CRONACA della mattinata di lotta

10:30 - Inizia lo sciopero di Minodora, all'esterno della struttura alberghiera il sostegno dei delegati ADL Cobas intervenuti

10:45 - lo sciopero prosegue nel frattempo attivisti e delgati ADL Cobas volantinano all'ingresso e nelle zone limitrofe. Diversi cittadini solidarizzano con la lavoratrice

10:50 - Arriva l'avvocato figlio della proprietaria minacciando di chiamare la polizia. I delegati intervenuti sottolineano che l'illegalità non è nella strada ma dentro l'azienda turistica che l'avvocato rappresenta. La lavoratrice non ha mai goduto del giorno libero ne le sono stati pagati gli straordinari (quantificati in 7 ore giornaliere).
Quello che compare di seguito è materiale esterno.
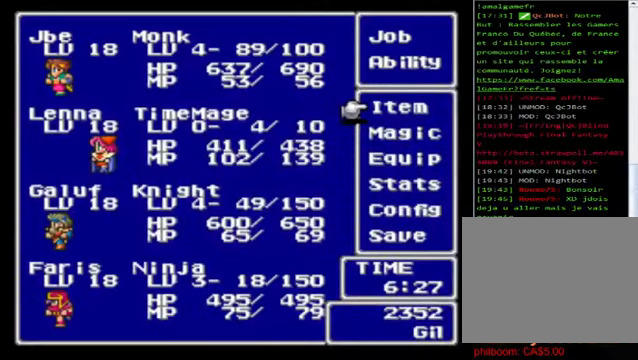
{"buttons": [], "left_stick": "center", "events": []}
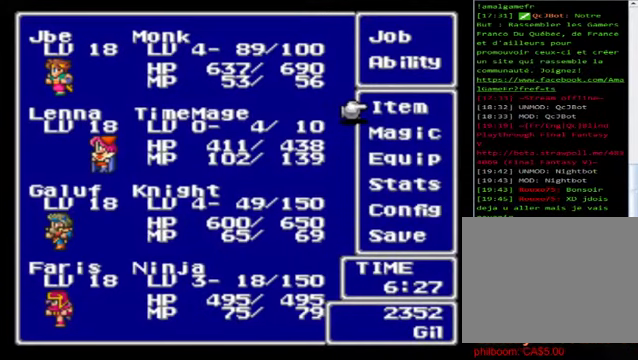
{"buttons": ["B"], "left_stick": "center", "events": [[440, "B", "down"]]}
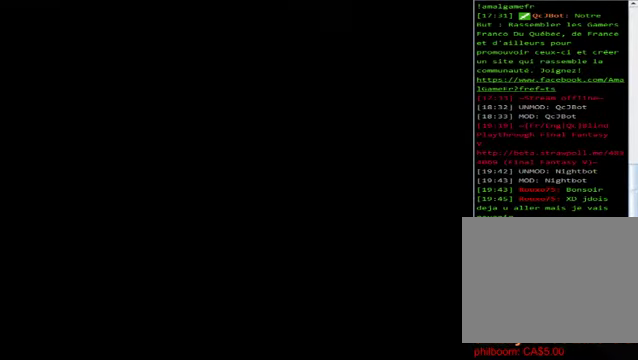
{"buttons": [], "left_stick": "center", "events": [[120, "B", "up"]]}
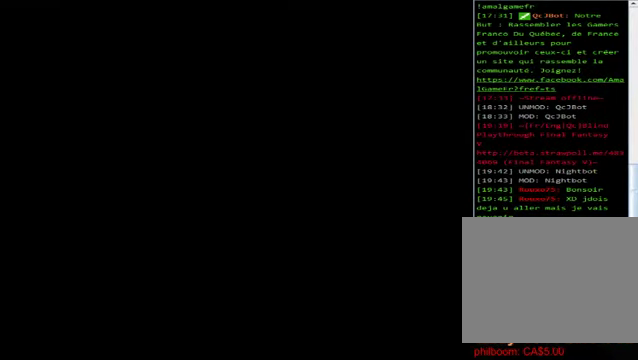
{"buttons": [], "left_stick": "center", "events": []}
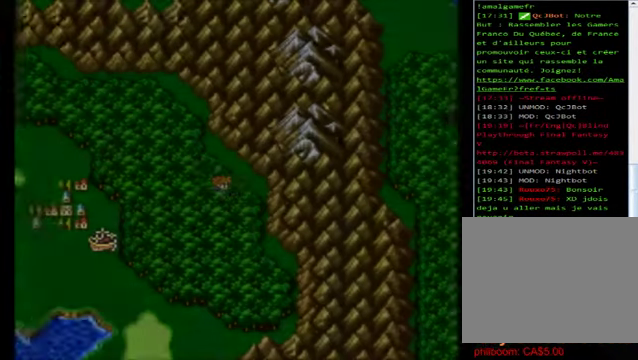
{"buttons": [], "left_stick": "down", "events": [[280, "left_stick", "right"], [440, "left_stick", "down"]]}
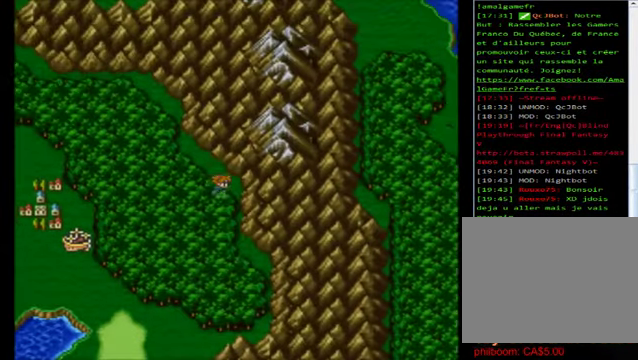
{"buttons": [], "left_stick": "down", "events": []}
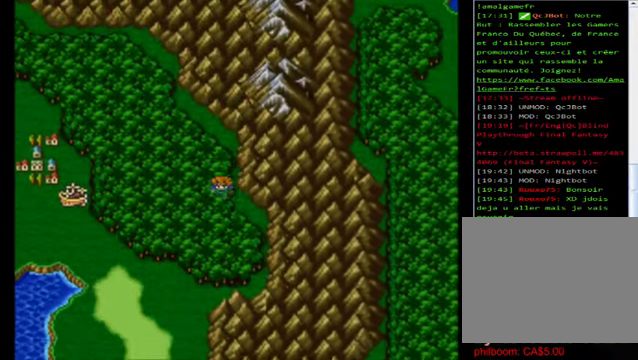
{"buttons": [], "left_stick": "left", "events": [[120, "left_stick", "down-left"], [280, "left_stick", "left"]]}
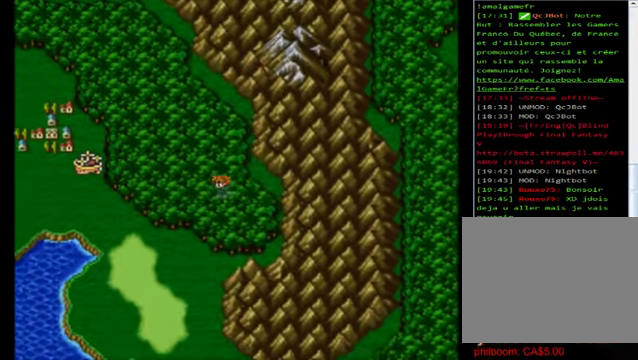
{"buttons": [], "left_stick": "left", "events": []}
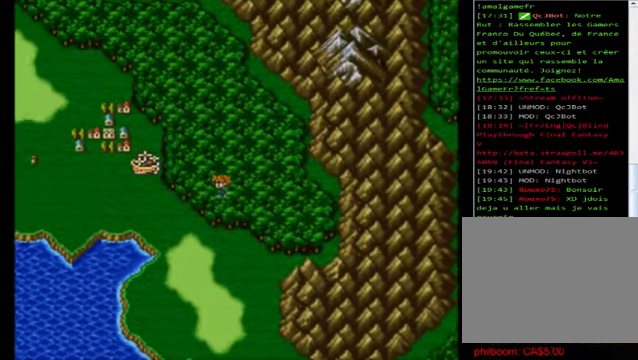
{"buttons": [], "left_stick": "up", "events": [[160, "left_stick", "up"]]}
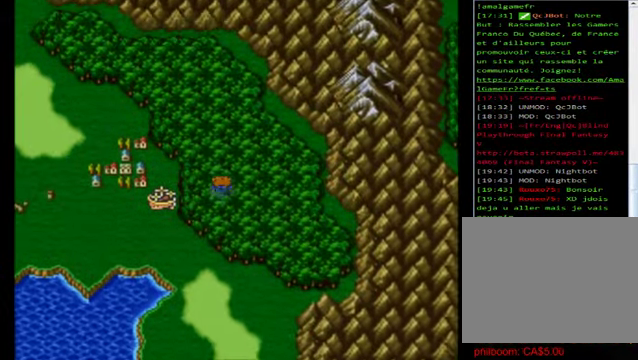
{"buttons": [], "left_stick": "up", "events": []}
I delegati chiedono pertanto il ripristino delle legalità e la piena applicazione del CCNL del Turismo.

11:30- Attualmente in corso la trattativa.

12:30 - Si è concluso il tavolo di trattativa. Ottenuta una prima vittoria: conquistato il giorno di riposo! Questa sera secondo tavolo di trattativa convocato per le ore 22.00.

La cronaca video della mattinata di lotta:

Di seguito il comunicato di proclamazione dello stato d'agitazione e dello sciopero della lavoratrice:

 Avete dipinto di rosa la nostra sofferenza, oggi vi blocchiamo

Oggi una delle migliaia di lavoratrici stagionali della Costa romagnola incrocia le braccia bloccando in questo modo la produzione di servizi in una delel tante aziende turistiche della città.

E il caso di Minodora, lavoratrice proveniente dalla Romania, impiegata in un albergo di Rimini, l'Hotel Villa Vera: contratto di 40 ore settimanali, ma in realtà ne lavora 12 al giorno, in assenza del giorno di riposo.

La proclamazione dello stato d'agitazione si rende necessario per quanto segue:

la sig. Puni Minidora Georgeta, nata in Romania il 25/05/1970, rappresentata da questa O.S impiegata presso la struttura alberghiera in indirizzo dal 15 giugno 2014 non ha mai goduto del giorno di riposo previsto dal CCNL del Turismo e dal contratto sottoscritto con la rappresentante legale dell'hotel fissato - sia a giugno che a luglio - nella giornata di mercoledì. Ne è testimonianza il fatto che oggi è in servizio;

Il contratto di lavoro è stato stipulato con la qualifica di tuttofare inquadrata al 7° livello in realtà la principale mansione svolta dalla Sign.ra Puni è quella di cameriera ai piani e lavapiatti;

La struttura ricettiva ha una trentina di camere che giornalmente vengono pulite dalla sola lavoratrice in oggetto (ne sono comprova i pizzini scritti a mano dalla titolare dell'hotel e consegnati giornalmente alla lavoratrice). Il tutto deve essere svolto in un tempo massimo di 4 ore per poi passare ad occuparsi della pulizia della cucina.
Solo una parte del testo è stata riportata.